CofE General Synod debates who chooses the next Archbishop of Canterbury

The question of who chooses the next Archbishop of Canterbury was debated last week during the Church of England’s General Synod meeting. The proposal is to expand the membership to the Crown Nominations Committee to include more members from the global Anglican Communion.

The consultation paper is here. The CofE press release is here. Earlier coverage by Episcopal Café is here and here.

From the press release:

The proposal would increase the Anglican Communion representatives to five while reducing the number of members from the Diocese to three. As at present, there would also be nine other members from the Church of England, including six elected by General Synod.

Consultation concludes March 31. A final proposal is expected to be voted on by General Synod in July.

The colonial roots of the Anglican Communion have played a central part in the debate. Those in support say opening the nomination to greater global membership would be less colonial. Those in opposition say it would be more colonial.

From the consultation paper:

The Church of England’s role within the Anglican Communion is rooted in England’s colonial history. These roots are neither monolithic nor simple, but nevertheless, as nations and peoples across the world seek to find better ways of relating internationally than the inherited and often unbalanced patterns still shaping our lives, the Church of England and the Communion cannot escape asking why a British cleric should always be primus inter pares [first among equals].

Pat Ashworth at Church Times has an article (limited access) on the February debate:

The Archdeacon of London, the Ven. Luke Miller (London), recalled a period in the 19th century, before Pusey, when “foreign mission” was left to private enterprises and missionary societies, and when bishops were not appointed outside of England. “These proposals help us to walk together . . . to explore together how we should engage in our own Church and in the context of the global Communion.”

The Revd Mae Christie (Southwark), who had recently become a British citizen, having been born and brought up in the United States, said … primus inter pares should be a guide, but this was an appointment and not an election “determined by the context they came from. We all know how tenuous that position is, requiring consent of all the Communion. The Archbishop of Canterbury is, at heart, a bishop of the Church of England: he starts first at home. . . I worry this proposal may appear more rather than less colonial.”

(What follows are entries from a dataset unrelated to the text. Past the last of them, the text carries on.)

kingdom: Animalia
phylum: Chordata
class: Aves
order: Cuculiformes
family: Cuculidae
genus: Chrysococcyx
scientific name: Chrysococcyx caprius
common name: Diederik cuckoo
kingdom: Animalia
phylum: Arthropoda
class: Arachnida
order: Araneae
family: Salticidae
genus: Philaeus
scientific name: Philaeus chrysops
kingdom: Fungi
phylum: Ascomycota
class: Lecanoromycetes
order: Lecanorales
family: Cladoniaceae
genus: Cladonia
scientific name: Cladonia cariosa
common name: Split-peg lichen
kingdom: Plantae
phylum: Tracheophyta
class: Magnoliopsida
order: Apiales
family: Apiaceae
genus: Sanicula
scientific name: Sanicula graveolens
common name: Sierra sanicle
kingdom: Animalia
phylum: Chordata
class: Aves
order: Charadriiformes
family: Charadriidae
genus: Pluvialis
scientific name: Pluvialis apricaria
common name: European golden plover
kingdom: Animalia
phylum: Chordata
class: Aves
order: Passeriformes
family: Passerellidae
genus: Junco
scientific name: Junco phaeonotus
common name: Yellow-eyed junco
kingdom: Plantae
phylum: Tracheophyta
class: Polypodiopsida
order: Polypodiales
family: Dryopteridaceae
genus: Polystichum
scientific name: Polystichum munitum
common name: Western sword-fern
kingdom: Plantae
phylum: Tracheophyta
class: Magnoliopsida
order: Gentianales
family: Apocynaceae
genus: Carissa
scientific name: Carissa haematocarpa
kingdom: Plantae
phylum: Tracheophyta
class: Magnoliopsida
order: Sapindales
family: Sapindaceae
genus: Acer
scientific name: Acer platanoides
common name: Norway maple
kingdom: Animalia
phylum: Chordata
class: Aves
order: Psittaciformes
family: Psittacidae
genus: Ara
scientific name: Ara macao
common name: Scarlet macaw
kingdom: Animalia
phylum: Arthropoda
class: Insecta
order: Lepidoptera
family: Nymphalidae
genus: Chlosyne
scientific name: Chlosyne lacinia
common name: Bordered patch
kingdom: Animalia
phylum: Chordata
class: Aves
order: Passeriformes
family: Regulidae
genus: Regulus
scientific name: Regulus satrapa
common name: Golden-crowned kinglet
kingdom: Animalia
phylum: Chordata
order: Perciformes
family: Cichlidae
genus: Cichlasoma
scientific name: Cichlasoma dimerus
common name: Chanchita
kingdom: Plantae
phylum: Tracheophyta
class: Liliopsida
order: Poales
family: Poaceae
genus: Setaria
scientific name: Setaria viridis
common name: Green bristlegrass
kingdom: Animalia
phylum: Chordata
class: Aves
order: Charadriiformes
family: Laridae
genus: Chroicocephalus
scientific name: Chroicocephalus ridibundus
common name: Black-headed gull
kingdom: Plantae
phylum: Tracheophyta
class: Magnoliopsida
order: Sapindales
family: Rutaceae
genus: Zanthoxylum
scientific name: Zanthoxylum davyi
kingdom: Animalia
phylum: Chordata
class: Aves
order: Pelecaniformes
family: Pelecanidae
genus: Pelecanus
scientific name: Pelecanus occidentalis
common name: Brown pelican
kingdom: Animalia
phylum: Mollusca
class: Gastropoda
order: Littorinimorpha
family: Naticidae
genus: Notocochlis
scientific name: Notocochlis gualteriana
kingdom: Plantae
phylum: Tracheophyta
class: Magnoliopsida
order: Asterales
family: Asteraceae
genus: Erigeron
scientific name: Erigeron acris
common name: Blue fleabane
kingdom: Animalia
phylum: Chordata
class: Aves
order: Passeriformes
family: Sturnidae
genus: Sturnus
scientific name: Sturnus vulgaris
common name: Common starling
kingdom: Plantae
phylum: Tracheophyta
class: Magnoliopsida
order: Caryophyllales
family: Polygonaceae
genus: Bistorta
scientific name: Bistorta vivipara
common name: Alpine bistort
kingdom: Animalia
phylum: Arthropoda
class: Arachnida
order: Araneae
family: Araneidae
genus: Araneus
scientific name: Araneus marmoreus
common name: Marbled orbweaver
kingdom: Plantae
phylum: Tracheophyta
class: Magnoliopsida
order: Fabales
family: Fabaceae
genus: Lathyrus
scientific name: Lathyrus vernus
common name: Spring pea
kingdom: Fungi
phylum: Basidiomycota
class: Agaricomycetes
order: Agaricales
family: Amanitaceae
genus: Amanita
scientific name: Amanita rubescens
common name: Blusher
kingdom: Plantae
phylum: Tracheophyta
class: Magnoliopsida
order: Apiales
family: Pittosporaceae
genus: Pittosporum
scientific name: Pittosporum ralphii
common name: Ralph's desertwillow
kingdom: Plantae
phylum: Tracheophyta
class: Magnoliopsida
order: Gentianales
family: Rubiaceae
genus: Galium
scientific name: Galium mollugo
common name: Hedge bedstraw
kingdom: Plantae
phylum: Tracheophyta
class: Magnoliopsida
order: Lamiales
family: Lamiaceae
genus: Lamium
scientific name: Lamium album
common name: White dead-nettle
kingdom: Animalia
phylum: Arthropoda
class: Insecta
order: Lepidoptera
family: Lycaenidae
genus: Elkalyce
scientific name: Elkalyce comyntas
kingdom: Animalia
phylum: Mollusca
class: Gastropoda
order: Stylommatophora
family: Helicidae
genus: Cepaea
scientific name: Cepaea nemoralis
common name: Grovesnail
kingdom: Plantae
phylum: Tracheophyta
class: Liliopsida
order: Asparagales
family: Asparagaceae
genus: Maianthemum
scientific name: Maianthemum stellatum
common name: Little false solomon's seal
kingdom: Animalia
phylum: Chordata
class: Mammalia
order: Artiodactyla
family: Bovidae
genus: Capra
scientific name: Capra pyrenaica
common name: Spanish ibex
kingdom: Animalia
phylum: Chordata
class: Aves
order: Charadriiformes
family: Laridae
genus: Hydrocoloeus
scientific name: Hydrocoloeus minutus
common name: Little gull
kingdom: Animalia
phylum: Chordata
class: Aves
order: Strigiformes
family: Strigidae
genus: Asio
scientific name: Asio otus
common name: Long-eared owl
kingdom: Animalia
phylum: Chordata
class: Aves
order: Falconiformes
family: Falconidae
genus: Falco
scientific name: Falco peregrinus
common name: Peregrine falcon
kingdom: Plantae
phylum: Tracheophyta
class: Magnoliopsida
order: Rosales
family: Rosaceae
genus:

The Bishop of Ripon, Dr Helen-Ann Hartley (Leeds), said that when she had been the Bishop of Waikato, in the Province of Aotearoa, New Zealand and Poly­nesia, she had experienced “immense respect for the see of Canterbury and the Church of England”, while acknowledging that it was “not without complexity, and in many ways bore the scars and scorn of colonialism”. She had been dismayed by some of the responses to the consultation so far, she said, particularly the use of the word “foreign”. She asked: “If we reject this consultation . . . what will our sisters and brothers in Christ say about us?”

From the Daily Mail:

During a discussion yesterday at the General Synod, the Church’s parliament, Rev David Bruce Bryant-Scott – an assistant chaplain on the Greek island of Crete, who was born in Canada – said: ‘I think if this proposal was put to my colleagues in the General Synod of the Anglican Church of Canada it would be resoundingly defeated.

‘That is because it would be seen as profoundly colonial. And perhaps there would be a great suspicion that this was an attempt to re-inscribe aspects of the Anglican covenant by stealth.’

The Bishop of Chester, the Rt Rev Mark Tanner, told the meeting the move was ‘an embodiment of our fellowship [and] a visible expression of our global identity’.